### TASK PROMPT
Count the lines in the items below that contain the string "results", and reply with only that number.
*** DATASET ROWS ***
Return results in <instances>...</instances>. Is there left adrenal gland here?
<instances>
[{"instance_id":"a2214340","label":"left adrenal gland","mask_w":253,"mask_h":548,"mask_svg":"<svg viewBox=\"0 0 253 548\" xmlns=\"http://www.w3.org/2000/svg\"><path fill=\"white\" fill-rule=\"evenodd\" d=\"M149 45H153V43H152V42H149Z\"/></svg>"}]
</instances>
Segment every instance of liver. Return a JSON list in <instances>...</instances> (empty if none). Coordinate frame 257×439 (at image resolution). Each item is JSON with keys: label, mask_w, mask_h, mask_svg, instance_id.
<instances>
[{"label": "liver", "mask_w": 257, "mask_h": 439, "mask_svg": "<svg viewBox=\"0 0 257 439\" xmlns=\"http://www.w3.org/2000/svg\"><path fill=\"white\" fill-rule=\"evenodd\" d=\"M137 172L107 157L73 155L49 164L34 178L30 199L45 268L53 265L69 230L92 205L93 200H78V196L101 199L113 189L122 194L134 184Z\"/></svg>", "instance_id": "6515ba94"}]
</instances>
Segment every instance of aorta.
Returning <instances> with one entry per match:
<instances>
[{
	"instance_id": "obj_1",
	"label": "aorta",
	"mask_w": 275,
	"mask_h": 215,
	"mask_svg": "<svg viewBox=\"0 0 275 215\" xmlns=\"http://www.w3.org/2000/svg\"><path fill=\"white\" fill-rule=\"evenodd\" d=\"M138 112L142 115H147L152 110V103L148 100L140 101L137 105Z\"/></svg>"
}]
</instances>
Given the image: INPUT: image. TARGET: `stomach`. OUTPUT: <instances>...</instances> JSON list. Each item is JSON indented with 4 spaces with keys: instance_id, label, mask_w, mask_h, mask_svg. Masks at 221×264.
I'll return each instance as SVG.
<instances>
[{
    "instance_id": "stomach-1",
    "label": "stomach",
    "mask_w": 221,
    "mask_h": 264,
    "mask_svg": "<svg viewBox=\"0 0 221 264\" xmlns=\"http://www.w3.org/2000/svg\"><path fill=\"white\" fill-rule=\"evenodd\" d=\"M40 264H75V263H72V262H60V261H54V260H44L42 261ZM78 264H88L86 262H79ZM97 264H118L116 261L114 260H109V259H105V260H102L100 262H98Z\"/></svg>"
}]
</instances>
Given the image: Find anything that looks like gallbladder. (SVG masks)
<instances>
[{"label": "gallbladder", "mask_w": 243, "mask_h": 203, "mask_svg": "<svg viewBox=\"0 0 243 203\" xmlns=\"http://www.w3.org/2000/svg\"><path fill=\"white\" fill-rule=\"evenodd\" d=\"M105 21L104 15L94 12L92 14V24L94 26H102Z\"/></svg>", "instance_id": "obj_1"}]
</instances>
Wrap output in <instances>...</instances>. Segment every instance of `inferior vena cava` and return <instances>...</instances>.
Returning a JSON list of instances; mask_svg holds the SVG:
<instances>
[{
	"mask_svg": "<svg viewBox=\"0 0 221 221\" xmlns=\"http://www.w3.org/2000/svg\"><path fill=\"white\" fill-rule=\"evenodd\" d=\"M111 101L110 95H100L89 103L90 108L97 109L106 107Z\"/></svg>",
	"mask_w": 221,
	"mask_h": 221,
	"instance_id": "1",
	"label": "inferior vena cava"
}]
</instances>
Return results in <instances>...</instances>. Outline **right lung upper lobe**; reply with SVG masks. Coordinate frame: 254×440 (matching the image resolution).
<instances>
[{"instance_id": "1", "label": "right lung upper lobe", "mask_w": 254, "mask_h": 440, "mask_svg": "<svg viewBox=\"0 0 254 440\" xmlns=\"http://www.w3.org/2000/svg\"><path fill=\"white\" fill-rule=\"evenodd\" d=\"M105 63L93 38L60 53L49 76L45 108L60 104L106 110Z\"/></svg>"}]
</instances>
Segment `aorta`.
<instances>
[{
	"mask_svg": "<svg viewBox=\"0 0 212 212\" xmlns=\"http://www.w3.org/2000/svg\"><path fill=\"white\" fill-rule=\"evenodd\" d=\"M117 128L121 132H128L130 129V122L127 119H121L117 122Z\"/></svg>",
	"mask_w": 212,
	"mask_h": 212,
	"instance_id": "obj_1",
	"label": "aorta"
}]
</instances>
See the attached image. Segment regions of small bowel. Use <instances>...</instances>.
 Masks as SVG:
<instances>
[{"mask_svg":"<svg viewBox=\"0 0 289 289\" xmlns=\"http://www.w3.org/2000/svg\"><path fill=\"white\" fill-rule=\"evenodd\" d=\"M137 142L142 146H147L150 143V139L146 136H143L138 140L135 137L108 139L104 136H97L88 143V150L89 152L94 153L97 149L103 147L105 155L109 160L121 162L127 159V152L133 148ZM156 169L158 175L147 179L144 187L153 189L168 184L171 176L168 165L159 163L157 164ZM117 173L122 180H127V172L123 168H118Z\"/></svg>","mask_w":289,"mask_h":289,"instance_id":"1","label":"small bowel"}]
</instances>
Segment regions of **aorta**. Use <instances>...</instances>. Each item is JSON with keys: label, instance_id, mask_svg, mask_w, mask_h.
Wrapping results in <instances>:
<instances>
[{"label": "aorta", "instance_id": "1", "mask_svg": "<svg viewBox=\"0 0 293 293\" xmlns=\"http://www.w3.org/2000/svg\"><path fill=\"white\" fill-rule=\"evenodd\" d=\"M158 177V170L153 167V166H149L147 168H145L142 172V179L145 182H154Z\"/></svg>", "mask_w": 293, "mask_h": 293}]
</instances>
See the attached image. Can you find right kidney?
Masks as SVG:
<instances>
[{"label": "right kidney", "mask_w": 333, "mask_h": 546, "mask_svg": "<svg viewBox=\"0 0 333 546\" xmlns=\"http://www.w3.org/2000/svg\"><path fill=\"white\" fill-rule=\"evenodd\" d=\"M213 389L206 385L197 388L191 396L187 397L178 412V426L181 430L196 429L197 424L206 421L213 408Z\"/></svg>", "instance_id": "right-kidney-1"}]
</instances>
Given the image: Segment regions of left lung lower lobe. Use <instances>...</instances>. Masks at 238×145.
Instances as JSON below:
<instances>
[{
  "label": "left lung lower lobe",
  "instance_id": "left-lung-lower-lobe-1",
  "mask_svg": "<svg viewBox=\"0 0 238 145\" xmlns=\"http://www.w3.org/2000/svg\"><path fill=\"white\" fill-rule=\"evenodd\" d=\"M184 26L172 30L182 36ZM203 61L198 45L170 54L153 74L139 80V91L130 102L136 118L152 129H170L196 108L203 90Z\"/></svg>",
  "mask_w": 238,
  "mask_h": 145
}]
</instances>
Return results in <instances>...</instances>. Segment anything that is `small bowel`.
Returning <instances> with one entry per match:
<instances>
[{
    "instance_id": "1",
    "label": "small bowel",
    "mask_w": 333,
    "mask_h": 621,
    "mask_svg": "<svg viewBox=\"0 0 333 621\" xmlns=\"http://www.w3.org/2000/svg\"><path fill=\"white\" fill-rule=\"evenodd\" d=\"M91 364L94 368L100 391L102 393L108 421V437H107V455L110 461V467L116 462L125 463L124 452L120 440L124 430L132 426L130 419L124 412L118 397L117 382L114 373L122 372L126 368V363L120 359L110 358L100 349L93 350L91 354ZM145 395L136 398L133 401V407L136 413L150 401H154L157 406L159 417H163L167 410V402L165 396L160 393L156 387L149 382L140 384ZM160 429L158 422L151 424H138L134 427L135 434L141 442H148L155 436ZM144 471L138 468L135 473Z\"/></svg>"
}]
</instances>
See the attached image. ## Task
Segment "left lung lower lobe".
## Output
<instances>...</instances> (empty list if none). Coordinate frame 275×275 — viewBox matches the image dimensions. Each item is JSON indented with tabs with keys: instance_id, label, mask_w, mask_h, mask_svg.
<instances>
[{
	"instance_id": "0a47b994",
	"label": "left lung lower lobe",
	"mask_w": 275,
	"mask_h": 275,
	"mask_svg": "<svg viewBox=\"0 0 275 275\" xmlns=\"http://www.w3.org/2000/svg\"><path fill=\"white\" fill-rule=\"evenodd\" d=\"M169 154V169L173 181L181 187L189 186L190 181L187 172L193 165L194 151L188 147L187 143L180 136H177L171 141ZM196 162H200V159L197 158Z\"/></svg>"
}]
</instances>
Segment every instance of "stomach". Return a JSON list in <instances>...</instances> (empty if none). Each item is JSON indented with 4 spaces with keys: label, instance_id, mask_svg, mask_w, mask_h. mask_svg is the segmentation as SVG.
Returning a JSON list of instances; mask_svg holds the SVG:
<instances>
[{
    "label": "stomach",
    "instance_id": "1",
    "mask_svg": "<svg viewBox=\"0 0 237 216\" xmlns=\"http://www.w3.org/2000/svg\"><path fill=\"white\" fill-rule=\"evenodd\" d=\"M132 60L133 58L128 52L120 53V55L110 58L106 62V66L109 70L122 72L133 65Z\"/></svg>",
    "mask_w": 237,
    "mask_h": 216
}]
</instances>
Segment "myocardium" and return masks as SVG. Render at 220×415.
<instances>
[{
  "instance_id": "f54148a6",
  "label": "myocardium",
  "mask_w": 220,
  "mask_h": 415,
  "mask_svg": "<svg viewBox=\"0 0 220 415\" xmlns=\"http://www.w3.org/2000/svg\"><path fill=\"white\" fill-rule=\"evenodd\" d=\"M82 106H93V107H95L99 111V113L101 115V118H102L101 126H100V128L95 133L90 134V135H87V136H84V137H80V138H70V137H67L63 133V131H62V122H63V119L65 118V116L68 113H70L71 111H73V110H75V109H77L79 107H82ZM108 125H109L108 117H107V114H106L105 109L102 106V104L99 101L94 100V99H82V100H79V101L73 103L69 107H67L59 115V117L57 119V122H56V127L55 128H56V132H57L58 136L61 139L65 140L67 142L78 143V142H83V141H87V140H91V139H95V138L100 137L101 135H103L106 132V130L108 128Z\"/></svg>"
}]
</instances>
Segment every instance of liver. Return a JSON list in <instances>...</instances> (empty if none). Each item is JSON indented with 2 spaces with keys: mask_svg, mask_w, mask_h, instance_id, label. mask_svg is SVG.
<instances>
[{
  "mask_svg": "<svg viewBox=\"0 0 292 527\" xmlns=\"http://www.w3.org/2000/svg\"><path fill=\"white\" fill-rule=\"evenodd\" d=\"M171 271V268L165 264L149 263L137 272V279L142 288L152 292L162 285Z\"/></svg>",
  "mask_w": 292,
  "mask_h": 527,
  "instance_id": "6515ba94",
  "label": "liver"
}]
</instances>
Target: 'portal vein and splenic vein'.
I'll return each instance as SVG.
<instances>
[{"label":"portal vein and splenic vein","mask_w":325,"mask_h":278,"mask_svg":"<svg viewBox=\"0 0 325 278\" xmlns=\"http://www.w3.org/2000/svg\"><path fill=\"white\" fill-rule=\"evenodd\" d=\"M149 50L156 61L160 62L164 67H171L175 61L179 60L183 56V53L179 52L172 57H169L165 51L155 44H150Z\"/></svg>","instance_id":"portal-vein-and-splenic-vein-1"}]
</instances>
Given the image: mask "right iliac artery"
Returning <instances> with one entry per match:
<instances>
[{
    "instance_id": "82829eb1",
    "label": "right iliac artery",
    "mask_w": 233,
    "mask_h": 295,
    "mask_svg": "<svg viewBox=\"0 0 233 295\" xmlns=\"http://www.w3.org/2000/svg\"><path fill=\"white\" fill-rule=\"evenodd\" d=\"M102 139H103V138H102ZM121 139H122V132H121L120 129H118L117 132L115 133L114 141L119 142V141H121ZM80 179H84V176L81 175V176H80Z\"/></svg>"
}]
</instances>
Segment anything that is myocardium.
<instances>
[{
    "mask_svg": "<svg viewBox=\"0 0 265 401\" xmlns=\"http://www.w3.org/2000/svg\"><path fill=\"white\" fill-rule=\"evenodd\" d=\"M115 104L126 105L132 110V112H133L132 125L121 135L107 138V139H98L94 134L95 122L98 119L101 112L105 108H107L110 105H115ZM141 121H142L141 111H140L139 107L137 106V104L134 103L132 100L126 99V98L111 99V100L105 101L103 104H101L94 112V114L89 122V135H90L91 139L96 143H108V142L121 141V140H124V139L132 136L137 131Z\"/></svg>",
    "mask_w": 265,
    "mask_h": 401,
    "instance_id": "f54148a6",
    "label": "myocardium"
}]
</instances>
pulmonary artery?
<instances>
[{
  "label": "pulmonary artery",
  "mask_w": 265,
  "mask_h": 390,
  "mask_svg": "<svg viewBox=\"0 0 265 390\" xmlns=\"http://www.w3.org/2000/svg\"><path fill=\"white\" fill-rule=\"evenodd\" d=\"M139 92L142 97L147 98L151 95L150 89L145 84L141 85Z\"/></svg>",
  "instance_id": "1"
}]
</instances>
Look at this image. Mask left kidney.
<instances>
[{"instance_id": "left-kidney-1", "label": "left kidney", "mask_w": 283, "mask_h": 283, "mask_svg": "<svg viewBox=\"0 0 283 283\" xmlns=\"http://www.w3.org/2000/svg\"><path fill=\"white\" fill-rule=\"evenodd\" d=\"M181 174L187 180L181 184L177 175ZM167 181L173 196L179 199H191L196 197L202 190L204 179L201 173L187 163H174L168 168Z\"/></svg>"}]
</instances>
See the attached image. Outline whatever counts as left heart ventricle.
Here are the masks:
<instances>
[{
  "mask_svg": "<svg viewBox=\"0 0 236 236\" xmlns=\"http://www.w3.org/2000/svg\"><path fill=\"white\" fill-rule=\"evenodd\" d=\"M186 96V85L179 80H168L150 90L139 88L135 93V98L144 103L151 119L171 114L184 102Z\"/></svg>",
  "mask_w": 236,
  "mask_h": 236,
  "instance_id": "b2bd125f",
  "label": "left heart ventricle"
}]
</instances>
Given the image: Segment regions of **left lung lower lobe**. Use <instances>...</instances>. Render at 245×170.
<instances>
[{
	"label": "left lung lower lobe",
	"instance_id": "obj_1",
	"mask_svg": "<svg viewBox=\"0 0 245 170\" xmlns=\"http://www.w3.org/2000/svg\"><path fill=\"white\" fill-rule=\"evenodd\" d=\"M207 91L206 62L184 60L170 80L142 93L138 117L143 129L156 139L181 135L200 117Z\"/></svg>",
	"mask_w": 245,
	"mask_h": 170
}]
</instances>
***
### FINISHED EXERCISE
4